→ Task statement
Your task is to copy each line of the material that holds the word "format".

++++++

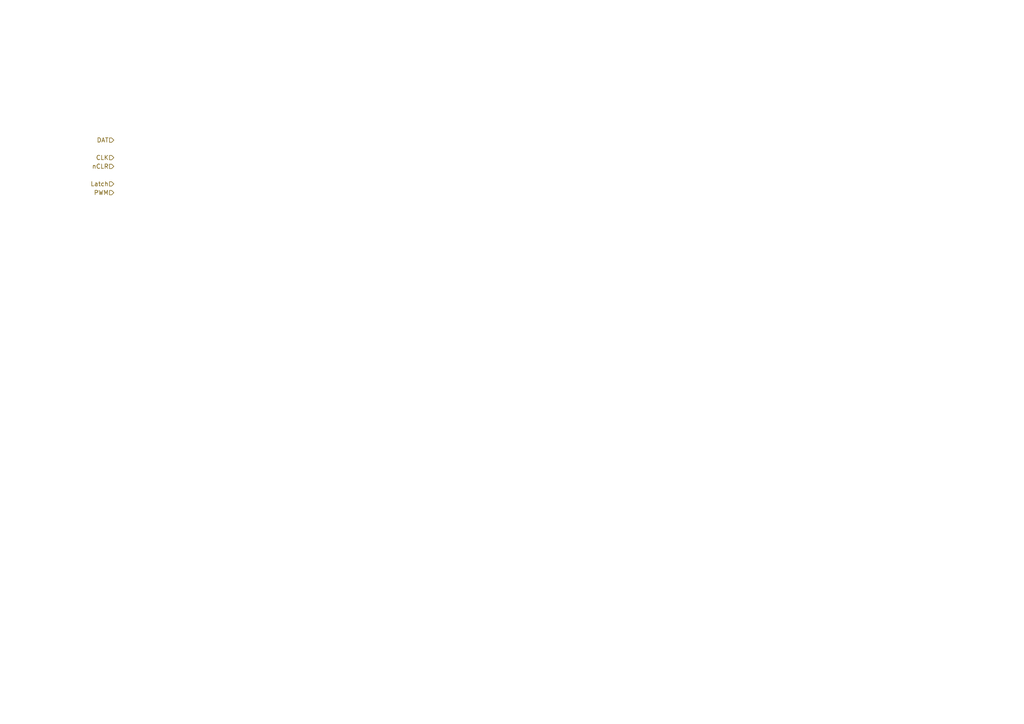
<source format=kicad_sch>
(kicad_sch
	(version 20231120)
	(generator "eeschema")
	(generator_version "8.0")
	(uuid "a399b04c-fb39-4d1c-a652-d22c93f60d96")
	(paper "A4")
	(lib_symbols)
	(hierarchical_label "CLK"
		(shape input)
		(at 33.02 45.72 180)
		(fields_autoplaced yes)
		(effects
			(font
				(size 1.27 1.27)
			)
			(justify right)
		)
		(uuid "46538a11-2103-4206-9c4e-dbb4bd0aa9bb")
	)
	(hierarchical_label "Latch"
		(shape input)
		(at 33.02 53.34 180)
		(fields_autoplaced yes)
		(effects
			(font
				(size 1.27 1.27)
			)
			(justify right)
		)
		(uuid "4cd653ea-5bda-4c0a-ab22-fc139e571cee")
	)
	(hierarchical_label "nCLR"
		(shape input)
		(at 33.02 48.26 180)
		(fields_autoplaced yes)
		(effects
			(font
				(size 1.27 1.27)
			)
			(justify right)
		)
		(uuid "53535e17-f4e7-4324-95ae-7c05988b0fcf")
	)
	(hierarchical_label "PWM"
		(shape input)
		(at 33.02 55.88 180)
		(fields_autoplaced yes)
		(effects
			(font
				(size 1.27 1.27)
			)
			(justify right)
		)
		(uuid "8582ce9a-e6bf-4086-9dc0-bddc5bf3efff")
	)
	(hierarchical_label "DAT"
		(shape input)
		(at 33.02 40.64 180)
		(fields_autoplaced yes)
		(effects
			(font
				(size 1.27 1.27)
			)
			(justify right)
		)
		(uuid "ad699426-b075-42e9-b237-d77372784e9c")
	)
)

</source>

++++++

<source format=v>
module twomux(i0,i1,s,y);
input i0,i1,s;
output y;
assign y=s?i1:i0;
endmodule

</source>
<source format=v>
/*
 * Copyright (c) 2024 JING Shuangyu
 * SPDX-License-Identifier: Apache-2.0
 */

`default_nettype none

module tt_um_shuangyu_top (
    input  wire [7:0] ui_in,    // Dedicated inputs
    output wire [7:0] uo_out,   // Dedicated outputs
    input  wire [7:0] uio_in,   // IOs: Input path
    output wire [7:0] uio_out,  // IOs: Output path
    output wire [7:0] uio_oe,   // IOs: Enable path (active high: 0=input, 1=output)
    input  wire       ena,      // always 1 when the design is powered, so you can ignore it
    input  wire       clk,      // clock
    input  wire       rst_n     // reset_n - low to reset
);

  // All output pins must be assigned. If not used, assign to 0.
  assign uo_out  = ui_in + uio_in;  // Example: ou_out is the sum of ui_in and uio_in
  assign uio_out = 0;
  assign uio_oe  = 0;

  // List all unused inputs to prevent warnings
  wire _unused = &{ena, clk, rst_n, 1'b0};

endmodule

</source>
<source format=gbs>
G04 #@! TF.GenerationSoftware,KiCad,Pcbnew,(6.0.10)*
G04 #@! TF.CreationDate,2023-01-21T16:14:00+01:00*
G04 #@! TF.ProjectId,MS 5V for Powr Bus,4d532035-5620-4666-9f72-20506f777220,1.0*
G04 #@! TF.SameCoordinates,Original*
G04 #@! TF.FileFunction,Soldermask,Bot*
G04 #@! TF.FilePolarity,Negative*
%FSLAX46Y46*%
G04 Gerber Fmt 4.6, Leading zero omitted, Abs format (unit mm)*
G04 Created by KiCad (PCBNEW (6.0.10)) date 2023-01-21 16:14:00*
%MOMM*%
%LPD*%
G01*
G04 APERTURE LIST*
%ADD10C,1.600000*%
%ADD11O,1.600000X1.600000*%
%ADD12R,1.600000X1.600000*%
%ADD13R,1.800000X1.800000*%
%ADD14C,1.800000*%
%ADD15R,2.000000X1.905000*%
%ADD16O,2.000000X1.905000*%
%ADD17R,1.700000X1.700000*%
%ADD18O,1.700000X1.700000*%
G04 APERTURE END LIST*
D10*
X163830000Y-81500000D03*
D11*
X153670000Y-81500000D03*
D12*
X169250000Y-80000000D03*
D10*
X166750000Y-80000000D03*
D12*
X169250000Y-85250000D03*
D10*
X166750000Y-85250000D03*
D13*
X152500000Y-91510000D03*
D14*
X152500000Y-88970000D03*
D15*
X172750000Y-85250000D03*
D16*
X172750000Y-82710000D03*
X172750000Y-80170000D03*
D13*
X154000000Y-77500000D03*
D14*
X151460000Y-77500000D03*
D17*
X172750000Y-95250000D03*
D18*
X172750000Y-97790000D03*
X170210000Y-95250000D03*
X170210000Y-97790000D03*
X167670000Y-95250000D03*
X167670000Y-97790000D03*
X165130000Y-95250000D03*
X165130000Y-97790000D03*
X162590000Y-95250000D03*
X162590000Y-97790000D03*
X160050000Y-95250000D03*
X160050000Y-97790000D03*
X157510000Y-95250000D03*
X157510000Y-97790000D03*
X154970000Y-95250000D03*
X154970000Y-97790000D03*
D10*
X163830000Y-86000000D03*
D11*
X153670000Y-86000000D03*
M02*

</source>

++++++

→ Answer below
<source format=kicad_sch>
<source format=v>
<source format=v>
<source format=gbs>
G04 Gerber Fmt 4.6, Leading zero omitted, Abs format (unit mm)*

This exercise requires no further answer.